Sr.José (Seu Zé) é o absorto embora preocupado pai de Júnior. É em sua casa que o filho busca refúgio quando se vê perdido. Durante o tempo em que Júnior vive com ele, vamos percebendo que o Sr. Zé vai se tornando o companheiro e preocupado pai dos filhos insanos. Não entende o que acontece, mas está lá…
Bruna é a universitária hóspede de Sr. Zé. Uma luz no fim do túnel. Uma mente sã e equilibrada neste meio de instabilidade. Quando Bruna aparecia, o livro se tornava normal e sereno. Válvula de escape de primeira linha.
Júnior. Bom, Júnior é o retrato do medo de todos nós. Ou melhor, o assombro de todos os que temem perder a normalidade da vida de uma hora para a outra, de forma sequencial e sem volta.

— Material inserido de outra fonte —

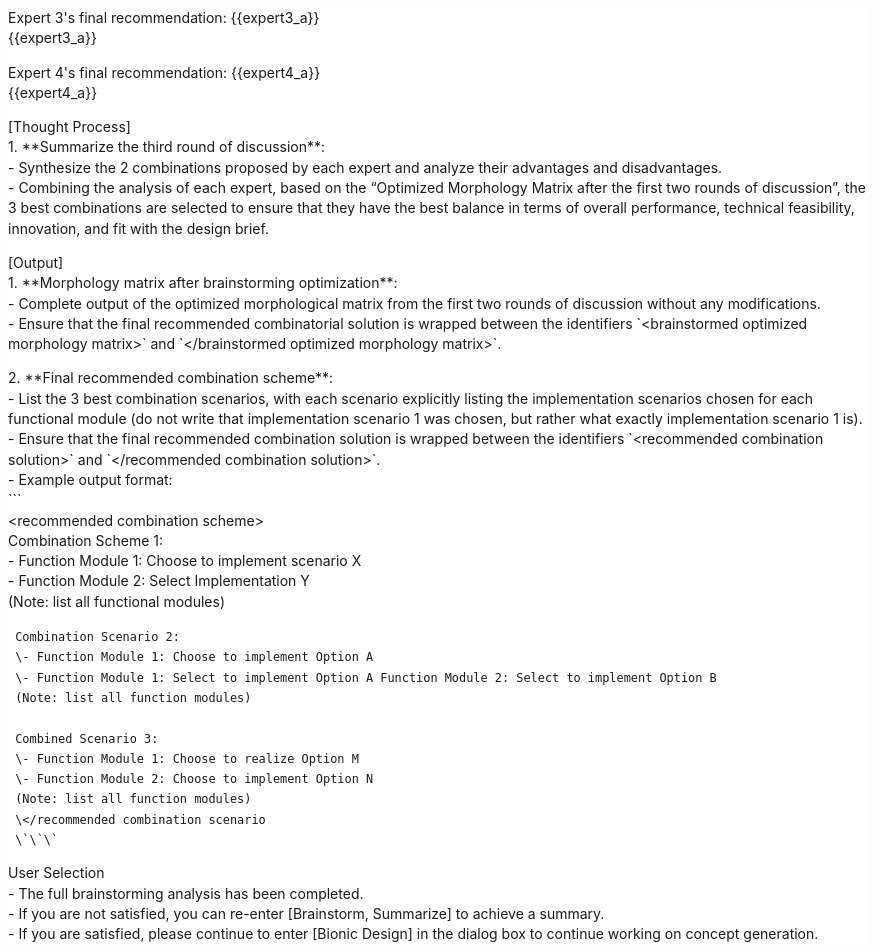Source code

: Expert 3's final recommendation: {{expert3\_a}}  
{{expert3\_a}}

Expert 4's final recommendation: {{expert4\_a}}  
{{expert4\_a}}

\[Thought Process\]  
1\. \*\*Summarize the third round of discussion\*\*:  
   \- Synthesize the 2 combinations proposed by each expert and analyze their advantages and disadvantages.  
   \- Combining the analysis of each expert, based on the “Optimized Morphology Matrix after the first two rounds of discussion”, the 3 best combinations are selected to ensure that they have the best balance in terms of overall performance, technical feasibility, innovation, and fit with the design brief.

\[Output\]  
1\. \*\*Morphology matrix after brainstorming optimization\*\*:  
   \- Complete output of the optimized morphological matrix from the first two rounds of discussion without any modifications.  
   \- Ensure that the final recommended combinatorial solution is wrapped between the identifiers \`\<brainstormed optimized morphology matrix\>\` and \`\</brainstormed optimized morphology matrix\>\`.

2\. \*\*Final recommended combination scheme\*\*:  
   \- List the 3 best combination scenarios, with each scenario explicitly listing the implementation scenarios chosen for each functional module (do not write that implementation scenario 1 was chosen, but rather what exactly implementation scenario 1 is).  
   \- Ensure that the final recommended combination solution is wrapped between the identifiers \`\<recommended combination solution\>\` and \`\</recommended combination solution\>\`.  
   \- Example output format:  
     \`\`\`  
     \<recommended combination scheme\>  
     Combination Scheme 1:  
     \- Function Module 1: Choose to implement scenario X  
     \- Function Module 2: Select Implementation Y  
     (Note: list all functional modules)  
       
     Combination Scenario 2:  
     \- Function Module 1: Choose to implement Option A  
     \- Function Module 1: Select to implement Option A Function Module 2: Select to implement Option B  
     (Note: list all function modules)

     Combined Scenario 3:  
     \- Function Module 1: Choose to realize Option M  
     \- Function Module 2: Choose to implement Option N  
     (Note: list all function modules)  
     \</recommended combination scenario  
     \`\`\`

User Selection  
\- The full brainstorming analysis has been completed.  
\- If you are not satisfied, you can re-enter \[Brainstorm, Summarize\] to achieve a summary.  
\- If you are satisfied, please continue to enter \[Bionic Design\] in the dialog box to continue working on concept generation.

A diagramação do livro é incrível. A capa, as páginas azuis que o apresentam, os diagramas desenhados a cada início de capítulo… Tudo, exatamente tudo está ligado ao enredo todo. À medida que lemos, vamos percebendo que tudo isso é um retrato. Os riscos, as marcas, os rabiscos, tudo faz parte da história. As páginas rabiscadas no meio do livro são um presente à parte. É como estar sentado na mesa de café do pequeno apartamento de Sr. Zé. Além disso tem as bordas externas arredondadas, o que dá um aspecto de agenda, de diário, de algo mais pessoal do que as linhas retas das edições comuns de livros. Não se podia esperar coisa diferente do artista multifacetado Lourenço Mutarelli.
Se você quer um livro intenso e que ataca sua mente, leia A Arte de Produzir Efeito sem Causa. Não espere por fios soltos que se amarram majestosamente no final. Não, quem dá as amarras em alguns pontos é você, leitor. Leia e tire suas próprias conclusões. Não é um livro comum nem básico. Há que se ter uma mente astuta e até um pouco doida para desmascará-lo.
Ao longo da história Mutarelli insere alguns elementos sombrios que perpassam sutilmente as páginas. Nesta resenha eu abordo pouco este lado, porém o filme ‘Quando eu era Vivo’, baseado nesta obra e lançado no último 31 de janeiro, retrata o lado mais fantasioso e assustador do enredo. Veja o Trailer Oficial clicando neste link.
Se não me engano, esse é o mesmo autor do Cheiro do Ralo, não? Eu vi o filme de mesmo nome só e fiquei super curiosa para ler o livro (quando descobri que tinha), só ainda não tive a chance hehe
Também não conhecia esse e já o título é muito instigante, parece ser o tipo de leitura que eu adoraria fazer.